Several papers have come out recently showcasing the use of our Pippin Prep with the PGM from Ion Torrent. We’re offering a synopsis of three of them below as a good way to demonstrate how different users are taking advantage of pairing these technologies.
“Semiconductor-based DNA sequencing of histone modification states,” a publication in Nature Communications, reports the use of Pippin and PGM for ChIP-seq profiling of tumor tissue. Lead author Christine Cheng from the Broad Institute and her collaborators at several institutions optimized sample preparation protocols for the generation of ChIP-seq libraries on the PGM. Two key challenges existed for implementing ChIP-seq with Ion Torrent, the authors note: low DNA input levels and the PGM’s need for a tight size range of DNA fragments. “To address the wide size range of ChIP DNA, we first tested a standard enzymatic DNA-shearing method that is routinely used with Ion Torrent genomic libraries, but failed to generate usable ChIP-Seq libraries,” the scientists write. After switching to automated size selection using Pippin Prep, they add, “we successfully created libraries for 32 of 36 samples attempted” — a nearly 90 percent pass rate. They also managed to use sub-nanogram levels of DNA to generate libraries, getting down to 0.4 ng as the starting point for building successful libraries. Cheng et al. demonstrate that results from the Ion Torrent ChIP-seq protocol were comparable to results from an Illumina workflow.
A paper from PLoS One entitled “Mitochondrial Sequence Variation in African-American Primary Open-Angle Glaucoma Patients” comes from University of Pennsylvania scientists led by David Collins. Variation in mitochondrial DNA has previously been implicated in this form of glaucoma; in this project, the authors used deep sequencing of mtDNA from patients and controls to determine whether changes in mtDNA explained the disease. Using a PGM, they sequenced 22 African-American patients with this type of glaucoma and 22 age-matched controls, finding that the original theory could not be confirmed. The number of novel variants found in the patients’ mtDNA did not differ significantly from those found in the controls, and almost all variants had been previously reported. Libraries were generated with Ion Xpress kits and adapters and then size selected with Pippin Prep. The scientists conclude, “Although it is possible that mitochondrial genetics play a role in African-Americans’ high susceptibility to POAG, it is unlikely that any mitochondrial respiratory dysfunction is due to an abnormally high incidence of novel mutations that can be detected in mtDNA from peripheral blood.”

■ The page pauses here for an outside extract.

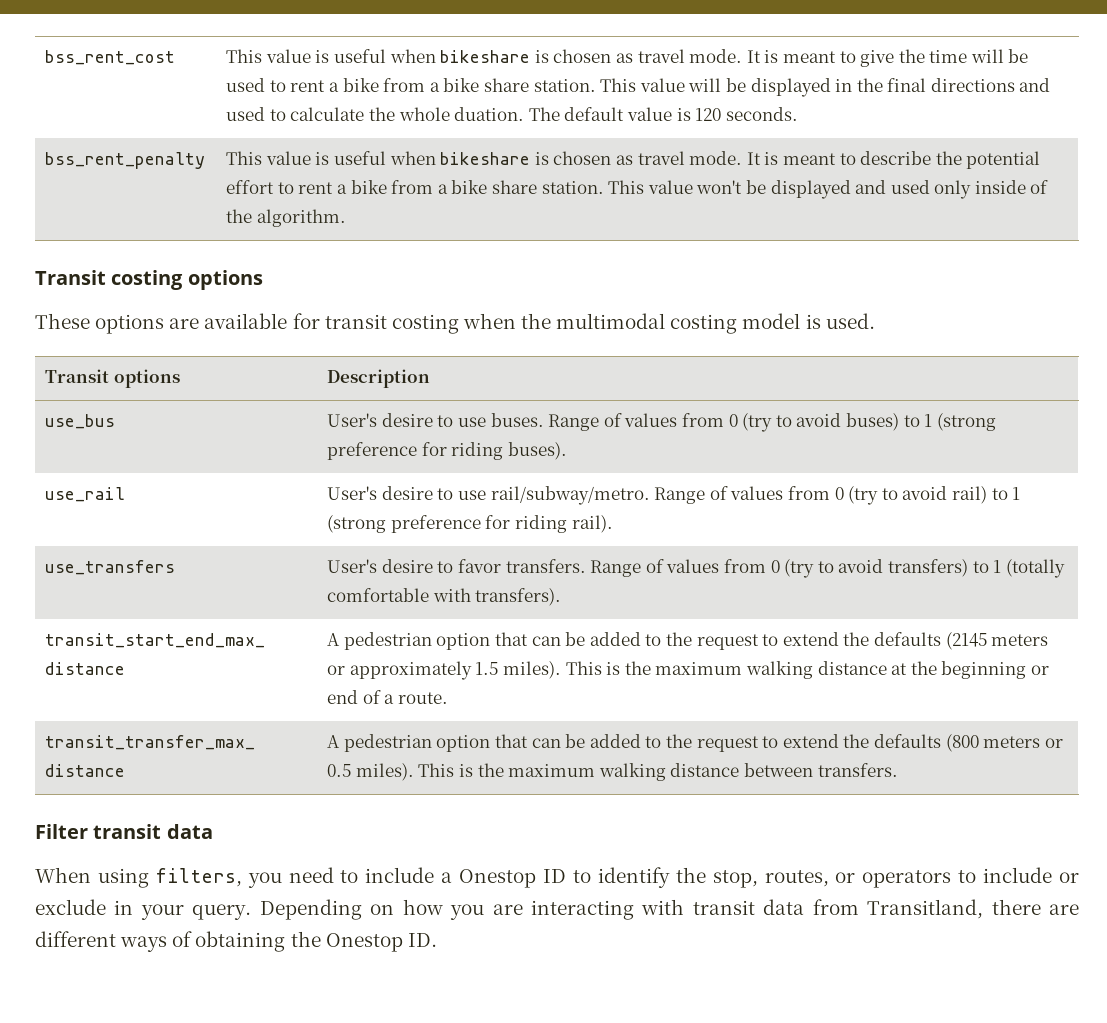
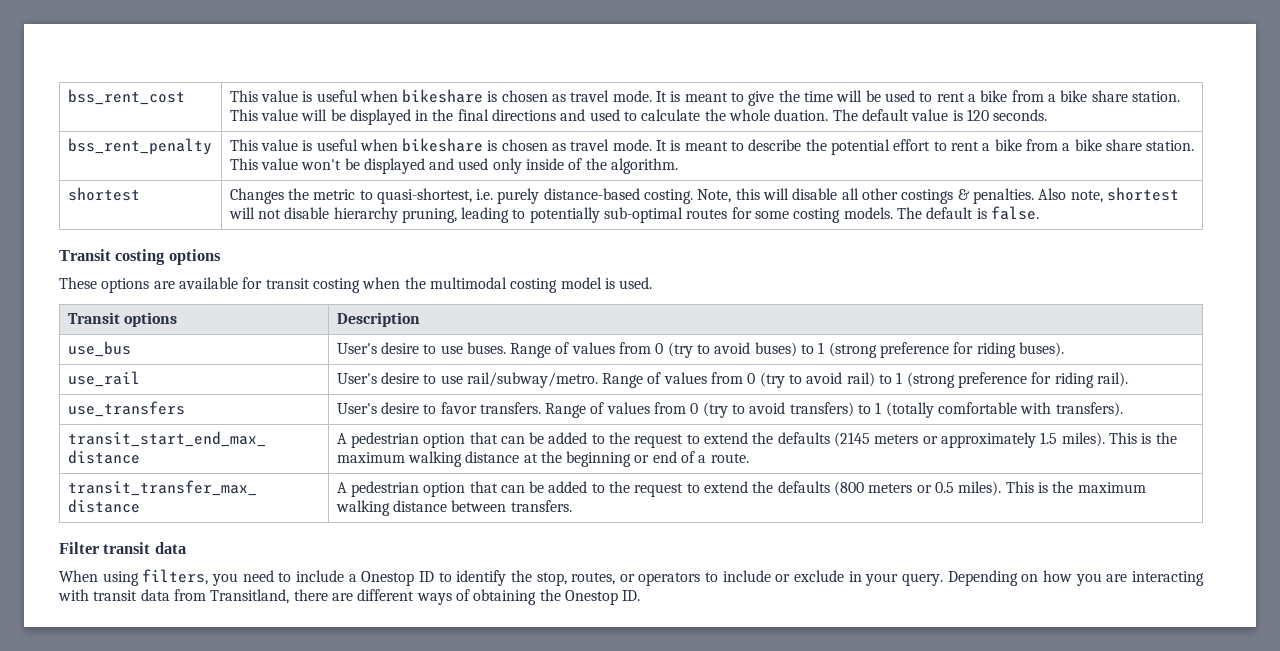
(346, 218) none -> [67,187,140,201] [229,187,1179,204] [228,206,1039,223] // shortest | Changes the metric to quasi-shortest, i.e. purely distance-based costing. Note, this will disable all other costings & penalties. Also note, shortest will not disable hierarchy pruning, leading to potentially sub-optimal routes for some costing models. The default is false.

In a paper published in ACS Chemical Biology (“Genetic Basis for the Biosynthesis of the Pharmaceutically Important Class of Epoxyketone Proteasome Inhibitors”), scientists from California and Germany teamed up to study genes that encode for the biosynthesis of an important component of certain proteasome inhibitors used for cancer treatment. Lead author Michelle Schorn and her colleagues used the PGM to sequence gene clusters in two microbial strains, reporting the first successful characterization of a region producing natural peptidyl-epoxyketones. For this project, libraries were prepared from genomic DNA sheared to 100 bp to 250 bp, after which sequencing material was separated and extracted using Pippin Prep. “With this study, we have definitively linked epoxyketone proteasome inhibitors and their biosynthesis genes for the first time in any organism, which will now allow for their detailed biochemical investigation,” write Schorn et al.